However, the ray-tracing algorithm is computationally intensive and requires hardware acceleration on the GPU to achieve real-time performance.
To leverage the hardware power for ray tracing, various toolchains and languages were invented to suit the need, such as openGL and the shading language.
Often, the build process of these software toolchains poses significant challenges to Python developers. To alleviate the difficulty and provide a familiar environment for writing ray tracing kernels, NVIDIA developed the Numba extension for PyOptiX. This extension enables graphics researchers and application developers to reduce the time from idea to implementation and shorten the development cycle on each iteration.
In this post, I provide an overview of the NVIDIA ray-tracing engine PyOptiX and explain how the Python JIT compiler, Numba, accelerates Python code.
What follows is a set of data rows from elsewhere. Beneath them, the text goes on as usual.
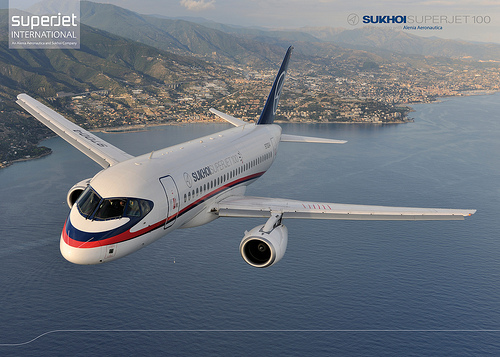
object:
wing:
[14, 90, 136, 168]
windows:
[183, 151, 273, 203]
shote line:
[95, 115, 215, 133]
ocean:
[0, 90, 499, 356]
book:
[158, 175, 180, 229]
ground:
[443, 130, 470, 165]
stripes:
[62, 169, 266, 250]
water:
[1, 92, 499, 356]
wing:
[214, 195, 477, 222]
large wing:
[14, 93, 131, 169]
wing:
[209, 107, 247, 127]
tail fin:
[256, 44, 294, 126]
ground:
[338, 134, 368, 194]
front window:
[76, 186, 154, 221]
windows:
[70, 184, 152, 222]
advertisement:
[5, 2, 496, 53]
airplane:
[14, 44, 476, 268]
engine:
[239, 222, 288, 268]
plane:
[15, 45, 477, 268]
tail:
[258, 45, 295, 124]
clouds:
[99, 0, 500, 44]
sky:
[101, 0, 499, 47]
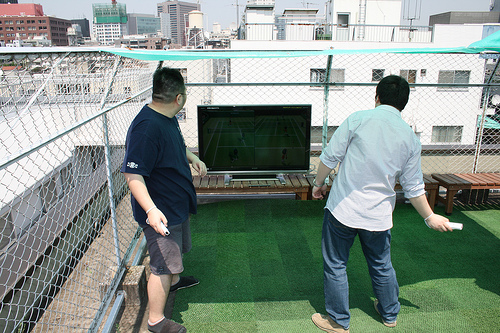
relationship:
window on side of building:
[310, 69, 350, 92] [125, 43, 498, 156]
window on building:
[434, 69, 473, 92] [125, 43, 498, 156]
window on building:
[310, 69, 350, 92] [125, 43, 498, 156]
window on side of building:
[216, 56, 230, 80] [125, 43, 498, 156]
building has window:
[125, 43, 498, 156] [310, 69, 350, 92]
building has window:
[125, 43, 498, 156] [216, 56, 230, 80]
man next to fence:
[117, 66, 213, 332] [15, 70, 163, 323]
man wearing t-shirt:
[117, 66, 213, 332] [129, 128, 199, 227]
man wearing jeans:
[316, 87, 453, 330] [322, 225, 404, 320]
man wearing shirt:
[316, 87, 453, 330] [334, 115, 426, 224]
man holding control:
[316, 87, 453, 330] [427, 217, 468, 236]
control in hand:
[427, 217, 468, 236] [432, 210, 451, 236]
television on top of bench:
[185, 99, 321, 176] [190, 172, 311, 202]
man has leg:
[117, 66, 213, 332] [146, 268, 177, 333]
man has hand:
[316, 87, 453, 330] [432, 210, 451, 236]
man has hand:
[117, 66, 213, 332] [145, 211, 177, 231]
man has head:
[117, 66, 213, 332] [146, 70, 193, 108]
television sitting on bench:
[185, 99, 321, 176] [175, 172, 325, 212]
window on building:
[430, 121, 470, 141] [125, 43, 498, 156]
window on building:
[216, 56, 230, 80] [125, 43, 498, 156]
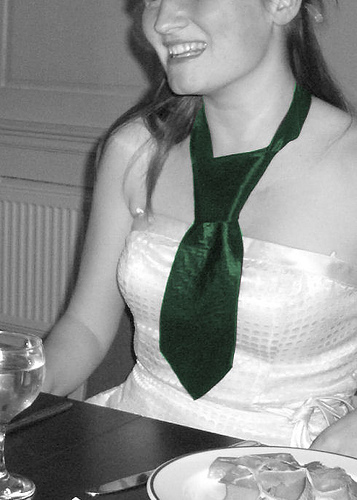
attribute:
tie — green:
[158, 78, 312, 402]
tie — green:
[163, 162, 308, 412]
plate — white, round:
[146, 444, 356, 499]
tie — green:
[152, 97, 302, 401]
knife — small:
[95, 439, 263, 495]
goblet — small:
[0, 325, 46, 498]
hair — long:
[64, 18, 326, 235]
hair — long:
[111, 0, 351, 223]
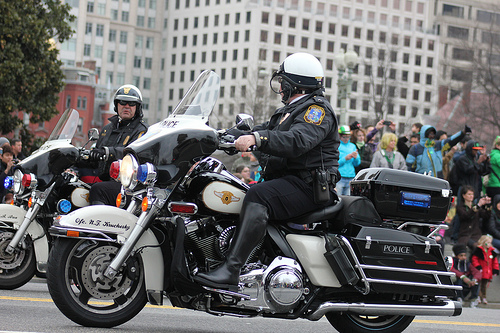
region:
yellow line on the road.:
[22, 290, 41, 304]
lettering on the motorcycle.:
[379, 246, 414, 253]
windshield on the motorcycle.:
[190, 74, 208, 106]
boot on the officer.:
[212, 217, 259, 300]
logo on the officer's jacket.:
[304, 107, 324, 129]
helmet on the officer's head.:
[283, 55, 317, 83]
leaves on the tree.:
[32, 76, 50, 92]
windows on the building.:
[76, 93, 85, 107]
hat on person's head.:
[455, 244, 467, 250]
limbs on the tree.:
[470, 43, 496, 99]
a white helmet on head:
[277, 48, 322, 83]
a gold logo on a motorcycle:
[214, 183, 241, 210]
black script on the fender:
[74, 215, 137, 232]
Finally, with a complete ray tracing example, I walk you through the steps of using the Numba extension for PyOptiX and write an accelerated ray tracing kernel in Python.
What are NVIDIA OptiX and PyOptiX?
NVIDIA RTX technology made ray tracing the default rendering algorithm in many modern rendering pipelines. As the demand for unique looks is unlimited, there’s a need for flexibility in customizing the rendering pipeline.
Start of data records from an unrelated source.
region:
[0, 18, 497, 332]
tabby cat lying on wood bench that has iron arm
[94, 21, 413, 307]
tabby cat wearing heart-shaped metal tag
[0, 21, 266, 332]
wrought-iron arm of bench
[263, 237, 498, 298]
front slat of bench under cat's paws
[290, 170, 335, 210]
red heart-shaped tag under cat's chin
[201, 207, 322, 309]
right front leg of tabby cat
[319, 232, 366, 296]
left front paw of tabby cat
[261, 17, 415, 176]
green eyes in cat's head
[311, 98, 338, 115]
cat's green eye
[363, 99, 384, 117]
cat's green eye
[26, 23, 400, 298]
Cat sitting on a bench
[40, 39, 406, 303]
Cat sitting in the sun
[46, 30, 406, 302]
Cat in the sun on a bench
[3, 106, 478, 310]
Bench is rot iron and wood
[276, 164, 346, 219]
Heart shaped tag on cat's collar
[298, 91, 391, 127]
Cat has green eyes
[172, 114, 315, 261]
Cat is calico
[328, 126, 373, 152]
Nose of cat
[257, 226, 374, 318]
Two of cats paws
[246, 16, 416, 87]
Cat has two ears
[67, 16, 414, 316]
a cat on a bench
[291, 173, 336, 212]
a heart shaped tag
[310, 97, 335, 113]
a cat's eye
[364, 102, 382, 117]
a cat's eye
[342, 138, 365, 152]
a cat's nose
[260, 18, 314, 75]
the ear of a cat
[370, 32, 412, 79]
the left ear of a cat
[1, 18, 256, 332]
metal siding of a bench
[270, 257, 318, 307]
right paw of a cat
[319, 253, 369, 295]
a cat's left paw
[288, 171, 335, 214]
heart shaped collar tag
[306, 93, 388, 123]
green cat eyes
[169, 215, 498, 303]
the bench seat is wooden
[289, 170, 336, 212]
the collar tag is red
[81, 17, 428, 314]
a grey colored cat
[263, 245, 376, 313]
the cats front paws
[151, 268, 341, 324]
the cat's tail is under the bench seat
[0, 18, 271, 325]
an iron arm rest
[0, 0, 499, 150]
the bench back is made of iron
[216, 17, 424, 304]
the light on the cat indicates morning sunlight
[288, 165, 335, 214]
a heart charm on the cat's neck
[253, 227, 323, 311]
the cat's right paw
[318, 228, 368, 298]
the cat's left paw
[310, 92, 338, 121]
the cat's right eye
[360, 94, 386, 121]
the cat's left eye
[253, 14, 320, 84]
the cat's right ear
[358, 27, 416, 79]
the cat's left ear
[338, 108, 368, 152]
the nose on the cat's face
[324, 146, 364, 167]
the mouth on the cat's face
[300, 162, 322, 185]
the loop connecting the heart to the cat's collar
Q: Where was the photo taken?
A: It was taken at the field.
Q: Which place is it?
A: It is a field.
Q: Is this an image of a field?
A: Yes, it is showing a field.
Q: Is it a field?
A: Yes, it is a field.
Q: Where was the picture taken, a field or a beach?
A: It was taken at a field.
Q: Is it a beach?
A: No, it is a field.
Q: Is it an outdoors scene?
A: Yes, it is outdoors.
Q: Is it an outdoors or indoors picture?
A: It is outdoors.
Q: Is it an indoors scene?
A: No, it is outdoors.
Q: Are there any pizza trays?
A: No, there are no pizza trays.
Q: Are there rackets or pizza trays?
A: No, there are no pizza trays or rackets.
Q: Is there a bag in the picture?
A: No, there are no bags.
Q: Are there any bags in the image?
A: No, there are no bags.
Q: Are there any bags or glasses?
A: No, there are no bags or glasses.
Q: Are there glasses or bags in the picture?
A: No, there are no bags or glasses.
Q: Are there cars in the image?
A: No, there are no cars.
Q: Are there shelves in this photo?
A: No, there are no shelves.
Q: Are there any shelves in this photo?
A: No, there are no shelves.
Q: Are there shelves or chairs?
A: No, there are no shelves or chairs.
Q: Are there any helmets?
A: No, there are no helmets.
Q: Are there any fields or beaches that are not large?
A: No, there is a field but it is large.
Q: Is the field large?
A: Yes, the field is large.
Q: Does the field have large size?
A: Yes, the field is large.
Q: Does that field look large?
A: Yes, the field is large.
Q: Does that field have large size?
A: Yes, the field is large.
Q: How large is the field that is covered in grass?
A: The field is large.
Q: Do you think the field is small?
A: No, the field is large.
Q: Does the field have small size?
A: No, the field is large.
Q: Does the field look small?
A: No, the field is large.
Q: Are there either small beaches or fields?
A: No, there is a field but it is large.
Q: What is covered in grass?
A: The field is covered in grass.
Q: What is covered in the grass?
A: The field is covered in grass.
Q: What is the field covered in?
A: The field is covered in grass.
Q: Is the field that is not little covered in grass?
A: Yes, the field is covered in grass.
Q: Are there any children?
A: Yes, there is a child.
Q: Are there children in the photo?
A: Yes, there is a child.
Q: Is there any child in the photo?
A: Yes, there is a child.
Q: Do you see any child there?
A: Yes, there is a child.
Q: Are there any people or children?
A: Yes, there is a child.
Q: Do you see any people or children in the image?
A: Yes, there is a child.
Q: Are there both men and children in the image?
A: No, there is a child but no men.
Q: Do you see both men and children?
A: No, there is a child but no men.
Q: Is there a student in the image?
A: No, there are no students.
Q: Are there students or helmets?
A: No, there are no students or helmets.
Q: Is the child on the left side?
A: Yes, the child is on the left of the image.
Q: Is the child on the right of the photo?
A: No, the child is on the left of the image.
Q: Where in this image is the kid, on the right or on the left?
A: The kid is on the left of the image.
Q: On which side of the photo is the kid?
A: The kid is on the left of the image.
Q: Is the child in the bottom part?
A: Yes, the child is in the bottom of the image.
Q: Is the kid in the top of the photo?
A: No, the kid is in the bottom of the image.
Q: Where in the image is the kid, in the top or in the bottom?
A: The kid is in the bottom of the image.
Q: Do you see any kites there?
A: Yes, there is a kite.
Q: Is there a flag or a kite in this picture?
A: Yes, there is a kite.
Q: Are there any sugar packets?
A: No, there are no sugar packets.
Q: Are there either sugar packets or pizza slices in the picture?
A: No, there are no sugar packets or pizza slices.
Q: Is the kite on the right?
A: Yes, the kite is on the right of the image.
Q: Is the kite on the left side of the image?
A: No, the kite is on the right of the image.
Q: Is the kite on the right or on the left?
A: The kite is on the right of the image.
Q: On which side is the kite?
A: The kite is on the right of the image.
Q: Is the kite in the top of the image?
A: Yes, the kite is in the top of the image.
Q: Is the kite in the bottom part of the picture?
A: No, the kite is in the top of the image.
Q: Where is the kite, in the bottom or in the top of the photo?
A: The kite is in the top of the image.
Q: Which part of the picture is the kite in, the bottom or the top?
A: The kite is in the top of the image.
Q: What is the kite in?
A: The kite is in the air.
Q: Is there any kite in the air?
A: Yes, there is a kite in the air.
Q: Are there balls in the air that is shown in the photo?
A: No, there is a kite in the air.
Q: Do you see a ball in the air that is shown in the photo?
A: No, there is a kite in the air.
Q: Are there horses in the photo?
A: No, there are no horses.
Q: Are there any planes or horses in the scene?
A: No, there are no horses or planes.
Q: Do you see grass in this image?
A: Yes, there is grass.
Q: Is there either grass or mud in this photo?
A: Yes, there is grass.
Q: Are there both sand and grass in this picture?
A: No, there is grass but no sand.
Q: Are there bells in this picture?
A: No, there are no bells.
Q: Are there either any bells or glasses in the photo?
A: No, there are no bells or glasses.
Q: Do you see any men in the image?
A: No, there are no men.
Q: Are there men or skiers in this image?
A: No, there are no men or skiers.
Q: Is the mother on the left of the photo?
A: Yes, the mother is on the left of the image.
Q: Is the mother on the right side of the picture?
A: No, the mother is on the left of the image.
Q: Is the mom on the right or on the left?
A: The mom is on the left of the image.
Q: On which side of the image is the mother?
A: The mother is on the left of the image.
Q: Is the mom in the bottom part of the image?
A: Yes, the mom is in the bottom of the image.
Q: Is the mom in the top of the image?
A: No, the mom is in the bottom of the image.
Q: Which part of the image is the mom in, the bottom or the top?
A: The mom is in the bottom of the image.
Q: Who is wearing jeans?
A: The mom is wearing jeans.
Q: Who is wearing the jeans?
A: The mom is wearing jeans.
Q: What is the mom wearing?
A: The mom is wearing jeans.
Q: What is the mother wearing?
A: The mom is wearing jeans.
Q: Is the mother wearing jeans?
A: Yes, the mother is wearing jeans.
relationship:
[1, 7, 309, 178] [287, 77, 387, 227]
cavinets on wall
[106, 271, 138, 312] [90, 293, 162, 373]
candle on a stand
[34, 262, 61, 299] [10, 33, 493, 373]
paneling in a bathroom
The NVIDIA RTX ray-tracing pipeline is customizable. By configuring how light transmits, reflects, and refracts on various materials, you can achieve distinctive looks on objects, such as shiny, glossy, or semi-transparent. By configuring how light rays are generated, you change the field of view and perspective of the look accordingly.
To address this need, NVIDIA developed NVIDIA OptiX, a ray-tracing engine that enables you to configure a hardware-accelerated ray-tracing pipeline. PyOptiX is the NVIDIA OptiX Python interface. This interface offers the capability for Python developers to have the same capabilities as NVIDIA OptiX developers who write in C++.
Kernel functions
To customize image facets, you use kernel functions, also referred to as kernel methods or kernels. You can think of kernels as a group of algorithms that transform data inputs to the required form. Native NVIDIA OptiX developers can write kernels with CUDA. With a Numba extension, you can write ray-tracing kernels in Python.
Higher performance with Numba and Numba.cuda
Ray tracing is a compute-intensive algorithm. While it is theoretically possible to run the ray-tracing kernel with the standard CPython interpreter, it would take days to render a regular ray-traced image. Moreover, NVIDIA OptiX requires the kernel to be runnable on a GPU device so that it integrates with the rest of the rendering pipeline.
Using Numba, a just-in-time Python function compiler, you can execute and accelerate your Python ray-tracing kernels with GPU hardware. Numba parses the Python function code and converts it to efficient machine code. On a high level, this process is divided into seven steps:
The function’s byte code is generated with the bytecode compiler.
The bytecode is analyzed. The control flow graph (CFG) and the data flow graph (DFG) are generated.
With bytecode, CFG, and DFG, the Numba intermediate representation (IR) is generated.
Based on the type of function inputs, the type is inferred for each IR variable.
The Numba IR is rewritten and gets Python-specific optimization.
The Numba IR is lowered to the LLVM IR, and more general optimization is performed.
The LLVM IR is consumed by the LLVM backend and optimized GPU machine code is generated.
Figure 1. A high-level view of Numba’s compilation pipeline
Because Numba can convert any Python functions into native code, in a Numba CUDA kernel, Python users have equal power as if they are writing the kernel in native CUDA. This code shows a dot product that’s executable on the device. For more information, see Numba Examples.
Introducing the Numba extension for PyOptiX
To customize specific stages of the ray-tracing pipeline, you must translate the Numba kernel into something that can be understood by the NVIDIA OptiX engine. NVIDIA developed the Numba Extension for PyOptiX to achieve this goal.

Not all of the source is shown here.